Grudgingly Auum had agreed to the notion, but the TaiGethen had won every challenge, their use of shetharyn drawing gasps and the laughter of the disbelieving in equal measure.
‘I ask you, do you wish to face any TaiGethen seeking your throat?’ Sentaya had roared, and following the cacophonous negative, he had ja
bbed a finger in the direction of the approaching enemy. ‘Neither do they!’
And so it came to this: Wesman Lord, TaiGethen warrior and eastern mage standing side by side. Auum stood between the other two, just in case. They had not exactly clasped hands on the alliance, but Auum had caught them speaking to each other as the feast broke up. Sentaya might have been smiling. Then again it might have been a panther’s grin; he had a very fierce face.
The three stood at the head of their forces outside the stockade which they hoped would provide brief but vital shelter when the time came. The ranks were lined up as bait for the enemy massing about three hundred yards distant. Ystormun’s men had already encountered the first of Stein’s wards, which had slowed their advance dramatically. Neither Ystormun nor his shamen were divining them, just as Stein had predicted.
‘They might as well run headlong for all the good it’ll do them,’ muttered Stein. ‘Going tiptoe across them makes you just as dead.’
‘I’ll be right behind you when you trot out and let them know,’ said Ulysan.
‘Are all your Communion minds open?’ asked Auum.

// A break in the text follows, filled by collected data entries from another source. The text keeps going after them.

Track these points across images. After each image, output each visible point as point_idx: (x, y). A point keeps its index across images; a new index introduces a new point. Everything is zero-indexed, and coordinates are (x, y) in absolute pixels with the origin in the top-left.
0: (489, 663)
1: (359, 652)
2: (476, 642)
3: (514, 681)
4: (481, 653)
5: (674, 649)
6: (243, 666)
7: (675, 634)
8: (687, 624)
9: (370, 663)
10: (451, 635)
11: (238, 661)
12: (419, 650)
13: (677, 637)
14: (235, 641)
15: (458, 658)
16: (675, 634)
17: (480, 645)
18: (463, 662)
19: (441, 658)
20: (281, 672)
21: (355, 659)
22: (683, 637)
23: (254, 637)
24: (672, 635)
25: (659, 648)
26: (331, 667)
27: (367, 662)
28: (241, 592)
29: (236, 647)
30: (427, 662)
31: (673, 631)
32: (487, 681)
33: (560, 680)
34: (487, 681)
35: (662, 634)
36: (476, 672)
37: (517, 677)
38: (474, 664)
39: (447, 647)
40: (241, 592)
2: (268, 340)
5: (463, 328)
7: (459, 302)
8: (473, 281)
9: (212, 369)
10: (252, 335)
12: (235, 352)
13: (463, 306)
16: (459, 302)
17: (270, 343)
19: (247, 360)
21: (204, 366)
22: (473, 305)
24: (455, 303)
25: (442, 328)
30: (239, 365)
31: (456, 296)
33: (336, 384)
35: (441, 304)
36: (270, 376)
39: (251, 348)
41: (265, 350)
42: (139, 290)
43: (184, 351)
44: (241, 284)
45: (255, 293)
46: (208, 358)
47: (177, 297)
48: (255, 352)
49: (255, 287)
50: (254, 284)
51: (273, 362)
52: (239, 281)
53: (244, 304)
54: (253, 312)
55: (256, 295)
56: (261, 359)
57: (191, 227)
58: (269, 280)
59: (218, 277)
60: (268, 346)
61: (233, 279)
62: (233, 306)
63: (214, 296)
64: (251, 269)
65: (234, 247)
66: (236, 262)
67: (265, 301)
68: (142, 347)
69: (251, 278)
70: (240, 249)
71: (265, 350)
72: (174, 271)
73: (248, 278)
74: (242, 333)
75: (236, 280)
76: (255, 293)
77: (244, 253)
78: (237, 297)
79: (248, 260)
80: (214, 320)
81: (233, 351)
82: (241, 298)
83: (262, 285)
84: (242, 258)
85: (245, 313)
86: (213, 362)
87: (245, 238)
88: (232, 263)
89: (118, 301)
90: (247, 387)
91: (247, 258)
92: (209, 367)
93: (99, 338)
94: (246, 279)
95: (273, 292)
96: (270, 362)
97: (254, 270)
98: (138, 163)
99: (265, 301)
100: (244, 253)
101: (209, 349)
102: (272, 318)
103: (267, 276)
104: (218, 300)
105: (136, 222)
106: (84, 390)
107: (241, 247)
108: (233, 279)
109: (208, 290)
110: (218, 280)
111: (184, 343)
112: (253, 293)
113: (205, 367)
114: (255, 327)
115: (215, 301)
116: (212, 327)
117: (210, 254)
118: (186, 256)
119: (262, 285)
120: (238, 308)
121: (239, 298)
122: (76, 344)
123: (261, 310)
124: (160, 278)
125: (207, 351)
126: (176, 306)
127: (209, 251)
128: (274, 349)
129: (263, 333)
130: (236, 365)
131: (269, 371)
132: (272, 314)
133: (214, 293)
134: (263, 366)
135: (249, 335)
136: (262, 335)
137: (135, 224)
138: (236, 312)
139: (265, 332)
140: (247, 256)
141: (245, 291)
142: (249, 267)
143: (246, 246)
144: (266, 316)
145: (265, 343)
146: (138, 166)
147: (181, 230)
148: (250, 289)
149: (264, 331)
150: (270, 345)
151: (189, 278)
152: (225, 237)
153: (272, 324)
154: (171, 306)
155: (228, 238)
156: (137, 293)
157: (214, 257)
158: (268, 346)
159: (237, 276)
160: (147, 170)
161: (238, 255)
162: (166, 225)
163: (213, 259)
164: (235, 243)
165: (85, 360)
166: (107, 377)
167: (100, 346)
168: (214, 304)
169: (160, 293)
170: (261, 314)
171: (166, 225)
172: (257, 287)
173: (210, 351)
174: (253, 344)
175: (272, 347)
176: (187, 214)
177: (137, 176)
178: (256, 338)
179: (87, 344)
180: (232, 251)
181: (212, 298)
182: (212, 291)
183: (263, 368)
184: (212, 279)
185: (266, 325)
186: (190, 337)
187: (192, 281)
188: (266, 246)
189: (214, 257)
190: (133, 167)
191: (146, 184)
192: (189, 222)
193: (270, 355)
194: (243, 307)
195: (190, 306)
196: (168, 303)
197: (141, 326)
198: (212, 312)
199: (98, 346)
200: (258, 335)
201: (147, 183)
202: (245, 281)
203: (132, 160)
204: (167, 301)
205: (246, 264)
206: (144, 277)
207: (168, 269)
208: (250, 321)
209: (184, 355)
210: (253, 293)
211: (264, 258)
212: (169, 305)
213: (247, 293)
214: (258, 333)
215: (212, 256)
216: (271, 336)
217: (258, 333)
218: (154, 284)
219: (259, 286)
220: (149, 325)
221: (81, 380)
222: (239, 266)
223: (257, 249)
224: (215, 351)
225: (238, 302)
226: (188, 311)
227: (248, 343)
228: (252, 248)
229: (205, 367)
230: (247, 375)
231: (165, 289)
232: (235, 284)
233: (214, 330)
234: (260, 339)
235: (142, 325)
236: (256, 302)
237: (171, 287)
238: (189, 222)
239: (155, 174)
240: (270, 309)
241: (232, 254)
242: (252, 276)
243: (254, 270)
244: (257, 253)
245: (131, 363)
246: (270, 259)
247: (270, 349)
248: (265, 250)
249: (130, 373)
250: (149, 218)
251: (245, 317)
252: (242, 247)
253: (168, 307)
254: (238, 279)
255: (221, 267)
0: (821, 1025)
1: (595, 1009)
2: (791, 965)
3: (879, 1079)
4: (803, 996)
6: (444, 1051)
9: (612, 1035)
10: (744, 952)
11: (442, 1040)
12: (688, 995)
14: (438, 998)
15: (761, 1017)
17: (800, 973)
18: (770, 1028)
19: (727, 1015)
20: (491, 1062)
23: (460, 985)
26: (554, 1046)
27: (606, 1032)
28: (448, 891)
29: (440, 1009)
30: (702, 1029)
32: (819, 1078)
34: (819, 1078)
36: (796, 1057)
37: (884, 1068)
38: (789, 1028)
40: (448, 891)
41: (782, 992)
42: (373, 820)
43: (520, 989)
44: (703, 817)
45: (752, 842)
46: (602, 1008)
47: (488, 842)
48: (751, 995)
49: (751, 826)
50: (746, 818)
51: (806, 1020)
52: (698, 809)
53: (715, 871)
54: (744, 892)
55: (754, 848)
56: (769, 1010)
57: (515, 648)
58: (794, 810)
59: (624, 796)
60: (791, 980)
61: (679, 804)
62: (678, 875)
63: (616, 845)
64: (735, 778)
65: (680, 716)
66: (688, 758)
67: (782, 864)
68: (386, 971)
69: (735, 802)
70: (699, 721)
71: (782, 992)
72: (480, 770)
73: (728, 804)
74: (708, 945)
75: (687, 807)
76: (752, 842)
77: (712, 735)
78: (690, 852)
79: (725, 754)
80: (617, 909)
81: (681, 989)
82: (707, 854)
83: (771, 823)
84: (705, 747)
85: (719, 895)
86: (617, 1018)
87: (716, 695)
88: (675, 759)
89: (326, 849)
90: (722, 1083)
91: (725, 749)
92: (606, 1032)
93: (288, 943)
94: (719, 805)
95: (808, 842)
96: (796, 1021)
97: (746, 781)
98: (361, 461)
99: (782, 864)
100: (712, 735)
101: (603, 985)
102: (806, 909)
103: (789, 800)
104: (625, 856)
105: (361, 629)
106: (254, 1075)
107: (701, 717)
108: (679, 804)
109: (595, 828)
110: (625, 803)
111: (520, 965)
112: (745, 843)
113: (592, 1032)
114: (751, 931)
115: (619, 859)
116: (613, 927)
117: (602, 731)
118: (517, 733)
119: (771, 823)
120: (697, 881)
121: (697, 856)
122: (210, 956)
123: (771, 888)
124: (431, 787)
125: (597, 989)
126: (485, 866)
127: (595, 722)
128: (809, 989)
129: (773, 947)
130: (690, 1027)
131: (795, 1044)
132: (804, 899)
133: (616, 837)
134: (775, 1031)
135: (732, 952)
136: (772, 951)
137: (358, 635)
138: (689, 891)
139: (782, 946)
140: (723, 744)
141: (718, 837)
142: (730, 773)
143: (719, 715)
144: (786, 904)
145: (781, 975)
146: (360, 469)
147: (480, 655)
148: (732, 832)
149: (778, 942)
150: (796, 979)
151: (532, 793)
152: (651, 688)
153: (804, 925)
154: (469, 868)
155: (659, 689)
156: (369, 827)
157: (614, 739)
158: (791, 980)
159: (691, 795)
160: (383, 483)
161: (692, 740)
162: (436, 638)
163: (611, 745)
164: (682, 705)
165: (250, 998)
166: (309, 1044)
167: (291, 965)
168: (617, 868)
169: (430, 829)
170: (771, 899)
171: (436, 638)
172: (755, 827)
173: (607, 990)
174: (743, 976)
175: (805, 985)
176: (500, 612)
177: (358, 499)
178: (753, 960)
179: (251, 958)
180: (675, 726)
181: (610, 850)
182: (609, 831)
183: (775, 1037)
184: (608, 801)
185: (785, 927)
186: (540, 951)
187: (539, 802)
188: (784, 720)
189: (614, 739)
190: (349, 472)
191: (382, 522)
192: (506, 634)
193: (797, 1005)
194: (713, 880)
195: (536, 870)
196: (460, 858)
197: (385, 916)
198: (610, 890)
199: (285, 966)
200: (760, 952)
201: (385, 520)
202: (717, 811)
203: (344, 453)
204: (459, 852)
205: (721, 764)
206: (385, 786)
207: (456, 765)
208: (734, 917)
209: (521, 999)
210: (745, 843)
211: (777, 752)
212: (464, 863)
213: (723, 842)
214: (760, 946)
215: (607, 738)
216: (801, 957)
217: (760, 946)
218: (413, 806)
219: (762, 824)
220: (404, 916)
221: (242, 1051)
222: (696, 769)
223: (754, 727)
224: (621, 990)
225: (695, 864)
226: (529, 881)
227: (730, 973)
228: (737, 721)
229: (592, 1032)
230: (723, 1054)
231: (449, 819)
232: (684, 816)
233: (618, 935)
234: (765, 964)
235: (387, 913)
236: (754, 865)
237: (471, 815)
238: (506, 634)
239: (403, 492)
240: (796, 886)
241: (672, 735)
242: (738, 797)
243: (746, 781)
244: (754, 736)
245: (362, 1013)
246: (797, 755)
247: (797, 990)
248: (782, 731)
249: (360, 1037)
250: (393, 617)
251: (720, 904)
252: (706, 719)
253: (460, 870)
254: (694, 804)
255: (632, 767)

‘Yes.’ Stein indicated Sentaya’s outbuildings. ‘He wouldn’t let us in the house but the cattle don’t mind us. A quick shout and you can have your cells on their way in.’
Auum nodded and sent a prayer to Tual to bless his hidden teams with sure feet and swift strikes. The indefatigable Faleen was heading three cells positioned in the deep reeds bordering the lake about a mile north of the enemy. Merrat and Merke’s cells were waiting in a belt of woodland less than two miles to the east.
Auum watched Sentaya’s face as the tribal banners became clearer and the shamen’s garb stood out among the furs and leather of their warrior flock. Sentaya had about a hundred and fifty blades at his disposal, drawn from his village and from a cluster of small settlements around the southern end of the lake. His two elder sons commanded a third each as did he. All wore tribal marks on their faces, blue lines on their cheeks and white diagonals on their foreheads.
‘It’ll make us easy for your TaiGethen to spot when the lines are broken,’ Sentaya had said.